Lee noted the connection between the drought in California, one of the biggest food producing jurisdictions in the world, and the rising price of beef. “The fact that cauliflower went up to $7 a head, is directly related to the beef industry,” he said. “With less water, California needed more water than any other state in terms of agricultural industry and as soon as there’s less water available, what do they put the water into? Raising vegetables, or raising beef?”
While Beef prices had seen steady increases, the price of chicken and pork products had increased comparatively little over a four year period. According to Statistics Canada, the price of one kilogram of pork chops increased 23 per cent, and chicken only eight per cent between March 2012 and March 2016.
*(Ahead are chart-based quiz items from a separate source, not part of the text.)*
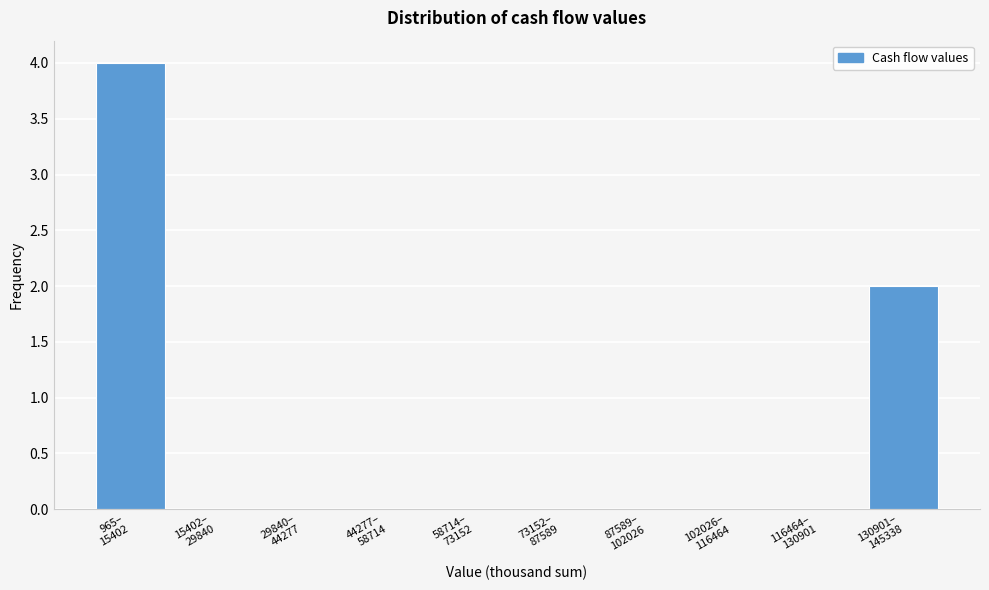

What is the sum of all values?

6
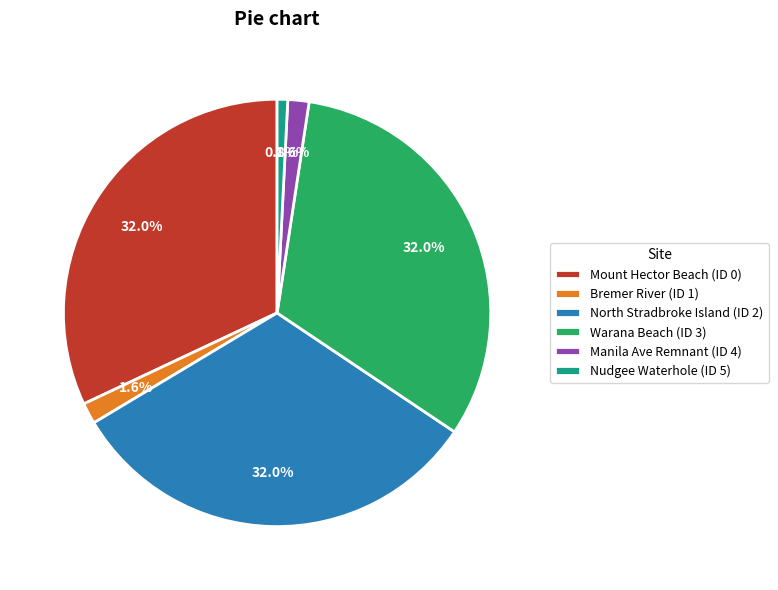

Which has a higher value, Warana Beach (ID 3) or Bremer River (ID 1)?

Warana Beach (ID 3)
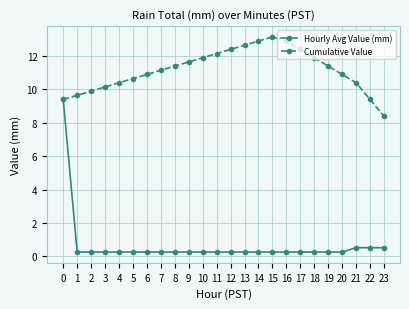

Where is the first local maximum for Cumulative Value?

15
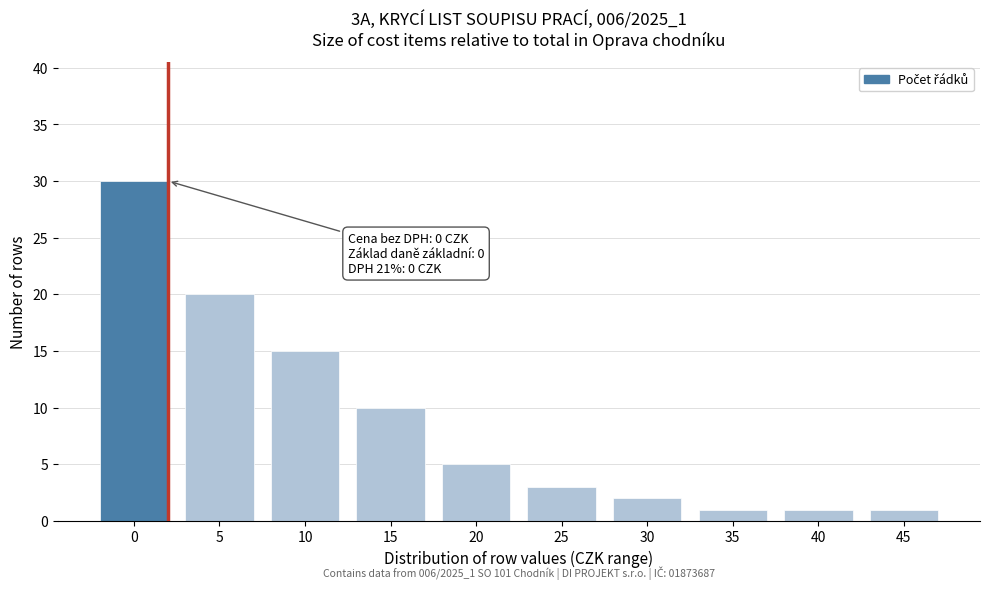

Reading right to left, extract all data points from this chart.

1	1	1	2	3	5	10	15	20	30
The average retail price for one kilogram of ground beef in February 2012 was $8.92, before soaring to a whopping $13.11 in March 2016, an increase of 47 per cent. The most expensive cut of prime rib roast followed suit, with a balanced retail price from $23.57 in March 2012 to $32.21 in March. 2016, a 37 per cent increase.
Brian Perillat of the Canadian Cattlemen’s Association said the sudden ease of costs this past fall and winter ties into an economic recovery, following a 30 per cent decrease of cattle livestock across North America.
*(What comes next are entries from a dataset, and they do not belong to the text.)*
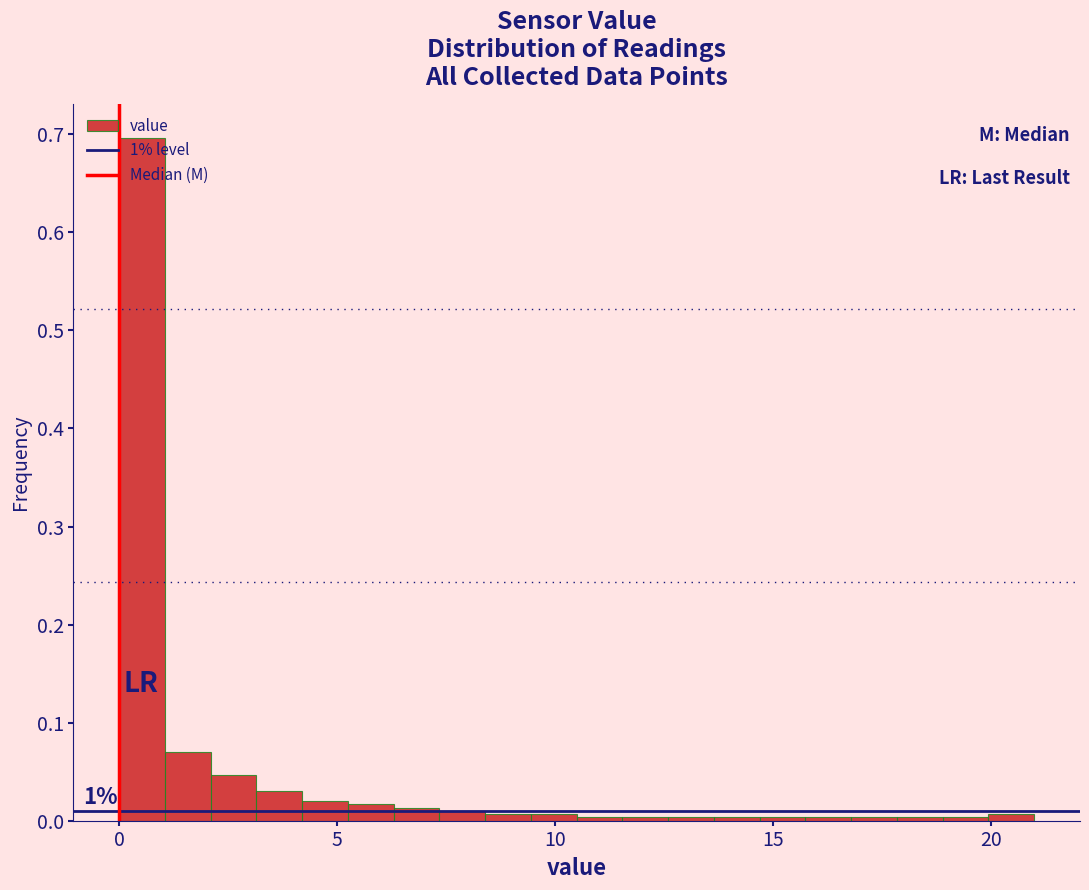

Read against the x-axis, roughly where is the centre of the tallest bar?

0.5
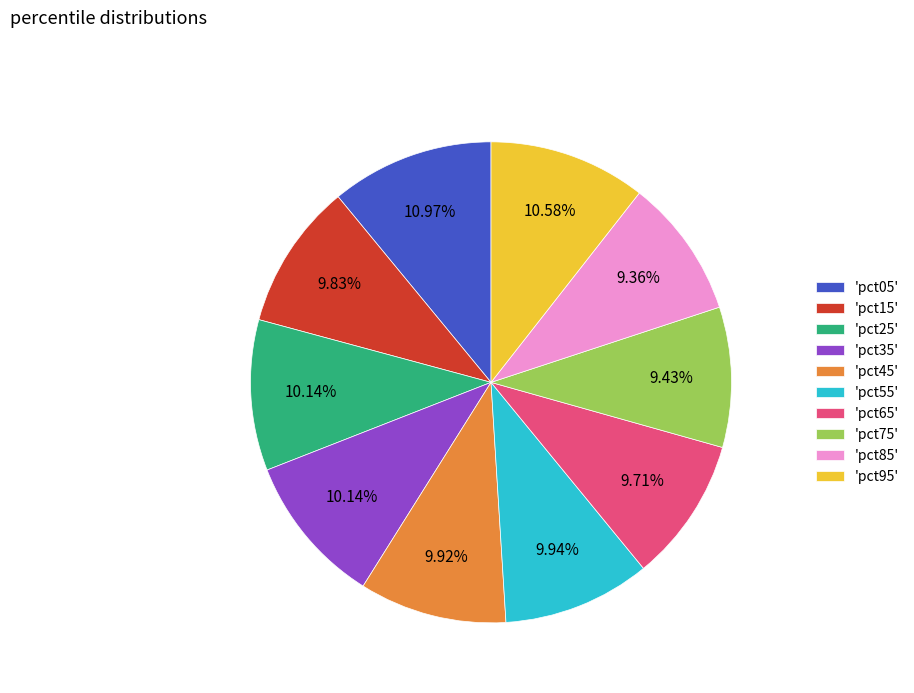

Count the number of slices in the pie.

10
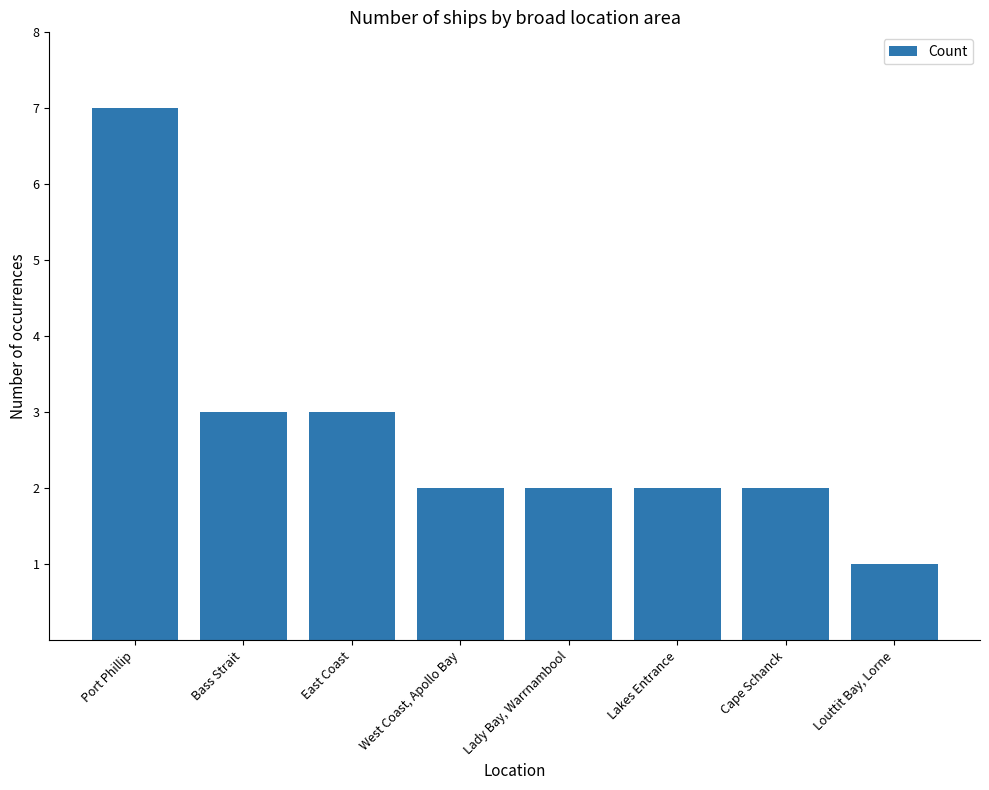

Reading right to left, list all the values displayed in this chart.

1	2	2	2	2	3	3	7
“We’re going to start seeing a few more cattle, but we’re not going to see a big
increase in the short term so the demand side is somewhat limited at these
higher beef prices,” said Perillat. “The issue with the demand is that prices spiked so much. That’s where supply and demand kicks in the market, and they try to find equilibrium so as supplies shrunk, prices really shot up.”
Cheaper prices could spark a demand that encourages more customers to buy beef. This increase in demand could mean that distributors and producers will have to work harder in order to keep replenishing supplies.
“If prices are to be reduced, then most definitely we’ll have more demand,” said Ahmad Alamedddine, a local halal butcher at Paramount Fine Foods in Mississauga. “We have a margin we are trying to maintain, and with the cut in prices, we are selling at this level. When the price decreases, we are decreasing our costs so we are not making any profit.” He added, “the volume of the sales is increasing, but the profit at the end of the day will remain.”
Ultimately, beef prices can teeter-totter as distributors pace back-and-forth. In the meantime, sit back and consider adding more steak to your summer barbecue list.